Monday, May 25, 2015

Keep Memorial Day Safe & Non-Partisan | National Catholic Reporter

Keep Memorial Day Safe & Non-Partisan | National Catholic Reporter by MSW. MGB: Memorial Day has always been about binding the nation's wounds, which is the phrase Lincoln used at Gettysburg, however once Freemen started the pactice of cleaning Union cemeteries purely to shame those defeated traitors who let them go to seed, the Confederate veterans got really interested in a nostaligia that left them partners in an epic struggle rather than the paid soldiers of the Slave Power.  That myth made Jim Crow possible and forever changed the history of the 20th Century.



Is for Iraq, Obama's advisors wanted a new status of forces agreement but they also did not want to bow to ending extraterritorial justice for American soldiers an marines. Obama inherited this stalemate from Bush and saw nothing for America in staying. That would have been like Canadian troops intervening after Shiloh and not being able to leave because they were policing the treatment of Freemen.  Now THAT might be a neat alternative history story.  Truth is that Berkowitz who should rename his by-line Real Clear Zionism) and his neoconservative readers, espeicially MSW, want a pressence in Iraq as a bulwark against some mythical Iranian attack on Israel.  They think revenge force keeps Iran from genocide or from stopping the Israeli Aparthied (I have Jewish and Samaritan ancestors, as close as my father, so don't you dare call me anti-semetic). If Israel would bind its wounds with the Arabs and Palestinians, the Iraq and Iran issues would go away.
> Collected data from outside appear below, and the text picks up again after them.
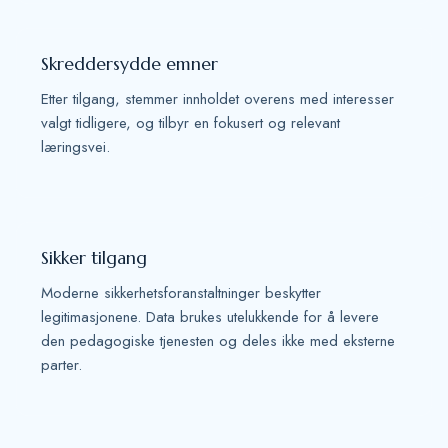
Skreddersydde emner
Etter tilgang, stemmer innholdet overens med interesser
valgt tidligere, og tilbyr en fokusert og relevant
læringsvei.
Sikker tilgang
Moderne sikkerhetsforanstaltninger beskytter
legitimasjonene. Data brukes utelukkende for å levere
den pedagogiske tjenesten og deles ikke med eksterne
parter.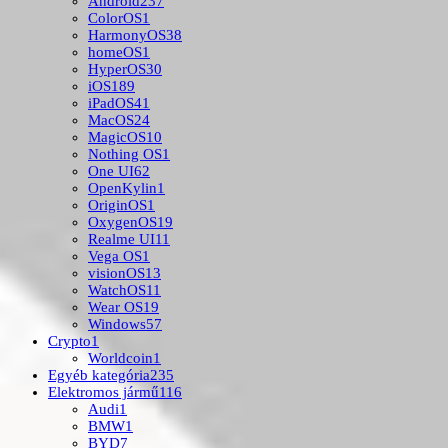
Android
237
ColorOS
1
HarmonyOS
38
homeOS
1
HyperOS
30
iOS
189
iPadOS
41
MacOS
24
MagicOS
10
Nothing OS
1
One UI
62
OpenKylin
1
OriginOS
1
OxygenOS
19
Realme UI
11
Vega OS
1
visionOS
13
WatchOS
11
Wear OS
19
Windows
57
Crypto
1
Worldcoin
1
Egyéb kategória
235
Elektromos jármű
116
Audi
1
BMW
1
BYD
7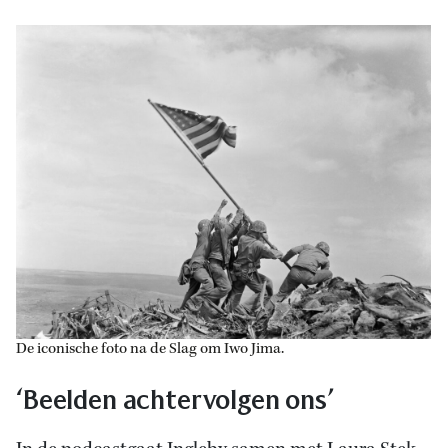
De iconische foto na de Slag om Iwo Jima.
‘Beelden achtervolgen ons’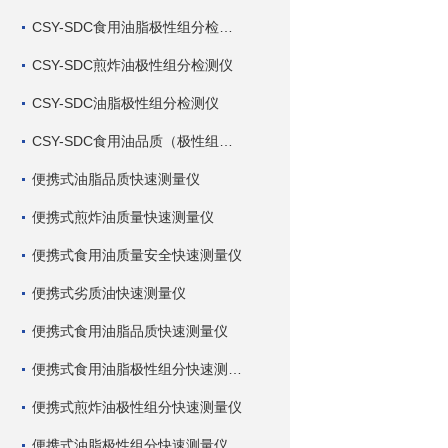
CSY-SDC食用油脂极性组分检测仪
CSY-SDC煎炸油极性组分检测仪
CSY-SDC油脂极性组分检测仪
CSY-SDC食用油品质（极性组分）检测仪
便携式油脂品质快速测量仪
便携式煎炸油质量快速测量仪
便携式食用油质量安全快速测量仪
便携式劣质油快速测量仪
便携式食用油脂品质快速测量仪
便携式食用油脂极性组分快速测量仪
便携式煎炸油极性组分快速测量仪
便携式油脂极性组分快速测量仪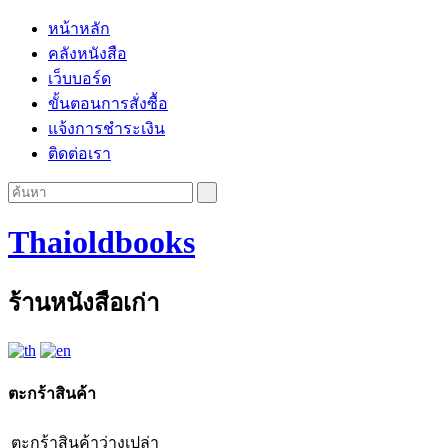
หน้าหลัก
คลังหนังสือ
เว็บบอร์ด
ขั้นตอนการสั่งซื้อ
แจ้งการชำระเงิน
ติดต่อเรา
Thaioldbooks
ร้านหนังสือเก่า
ตะกร้าสินค้า
ตะกร้าสินค้าว่างเปล่า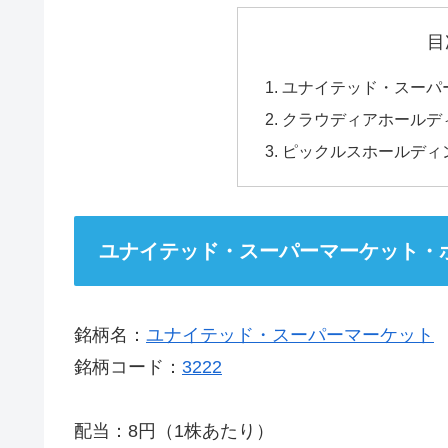
目
ユナイテッド・スーパ
クラウディアホールデ
ピックルスホールディ
ユナイテッド・スーパーマーケット・
銘柄名：
ユナイテッド・スーパーマーケット
銘柄コード：
3222
配当：8円（1株あたり）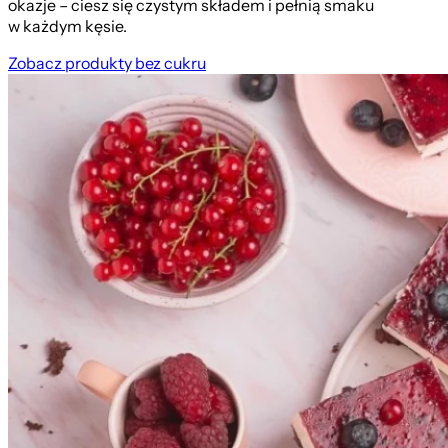
okazje – ciesz się czystym składem i pełnią smaku
w każdym kęsie.
Zobacz produkty bez cukru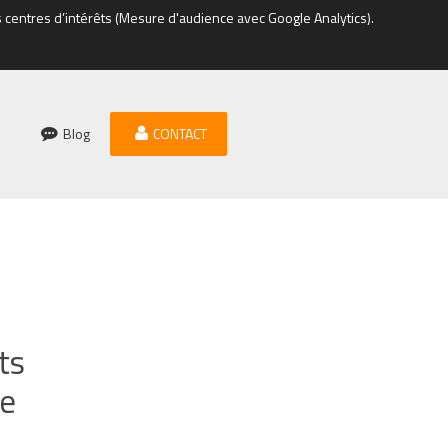
s centres d’intérêts (Mesure d'audience avec Google Analytics).
Blog
CONTACT
ts
ée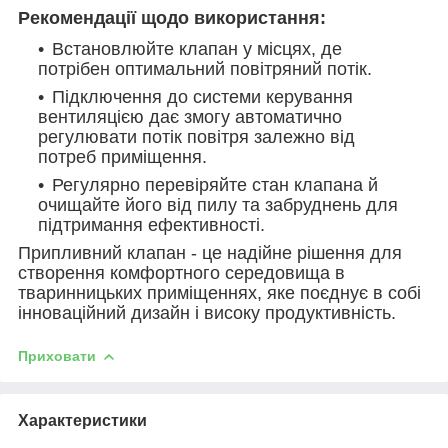
Рекомендації щодо використання:
Встановлюйте клапан у місцях, де
потрібен оптимальний повітряний потік.
Підключення до системи керування
вентиляцією дає змогу автоматично
регулювати потік повітря залежно від
потреб приміщення.
Регулярно перевіряйте стан клапана й
очищайте його від пилу та забруднень для
підтримання ефективності.
Припливний клапан - це надійне рішення для
створення комфортного середовища в
тваринницьких приміщеннях, яке поєднує в собі
інноваційний дизайн і високу продуктивність.
Приховати
Характеристики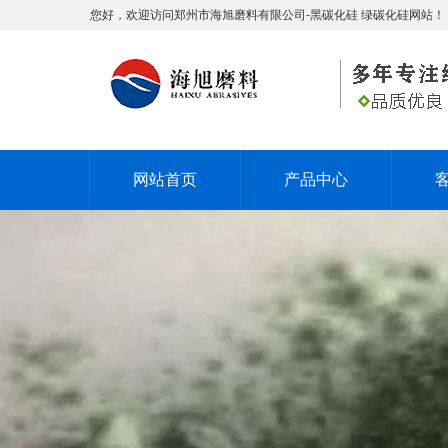
您好，欢迎访问郑州市海旭磨料有限公司-黑碳化硅 绿碳化硅网站！
网站首页
产品中心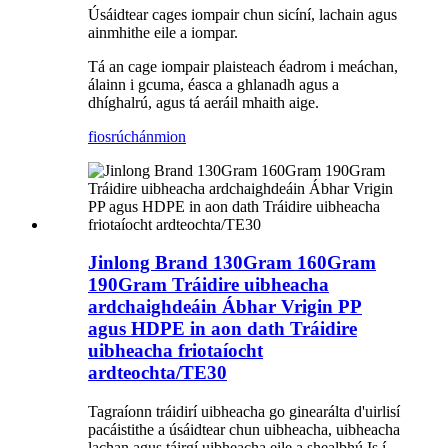
Úsáidtear cages iompair chun sicíní, lachain agus
ainmhithe eile a iompar.
Tá an cage iompair plaisteach éadrom i meáchan,
álainn i gcuma, éasca a ghlanadh agus a
dhíghalrú, agus tá aeráil mhaith aige.
fiosrúchán
mion
Jinlong Brand 130Gram 160Gram
190Gram Tráidire uibheacha
ardchaighdeáin Ábhar Vrigin PP
agus HDPE in aon dath Tráidire
uibheacha friotaíocht
ardteochta/TE30
Tagraíonn tráidirí uibheacha go ginearálta d'uirlisí
pacáistithe a úsáidtear chun uibheacha, uibheacha
lachan agus táirgí uibheacha eile a shealbhú.Is í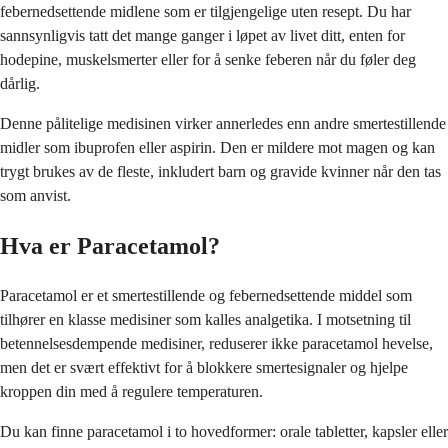
febernedsettende midlene som er tilgjengelige uten resept. Du har
sannsynligvis tatt det mange ganger i løpet av livet ditt, enten for
hodepine, muskelsmerter eller for å senke feberen når du føler deg
dårlig.
Denne pålitelige medisinen virker annerledes enn andre smertestillende
midler som ibuprofen eller aspirin. Den er mildere mot magen og kan
trygt brukes av de fleste, inkludert barn og gravide kvinner når den tas
som anvist.
Hva er Paracetamol?
Paracetamol er et smertestillende og febernedsettende middel som
tilhører en klasse medisiner som kalles analgetika. I motsetning til
betennelsesdempende medisiner, reduserer ikke paracetamol hevelse,
men det er svært effektivt for å blokkere smertesignaler og hjelpe
kroppen din med å regulere temperaturen.
Du kan finne paracetamol i to hovedformer: orale tabletter, kapsler eller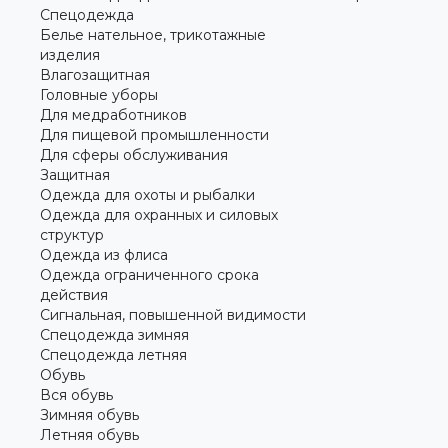
Спецодежда
Белье нательное, трикотажные
изделия
Влагозащитная
Головные уборы
Для медработников
Для пищевой промышленности
Для сферы обслуживания
Защитная
Одежда для охоты и рыбалки
Одежда для охранных и силовых
структур
Одежда из флиса
Одежда ограниченного срока
действия
Сигнальная, повышенной видимости
Спецодежда зимняя
Спецодежда летняя
Обувь
Вся обувь
Зимняя обувь
Летняя обувь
I wonder when the Baathists were fired from the military and sent to Syria, whether some weapons of mass destruction did not go with them. Both sides got them someplace.  We need to interview some people to find out. I would start with Cheney and find out at least who worked the issues (they can then tell us who knew what when and who was the decison authority.  I like the idea of a civilian control day. Of course, nowadays the military can't really step out that far - unlike during th wars where the generals did not have or need babysitters.  Thing is, the problem is the civilians, specifically the appointees who think they work for the soldiers. That attitude kills any oversight at all. It was one of my pet peeves when I was a civil servant.  Of coure, then you have the elected officials who go over board (you can't fire a Vice President). Iraq and its aftermath would be different if you could.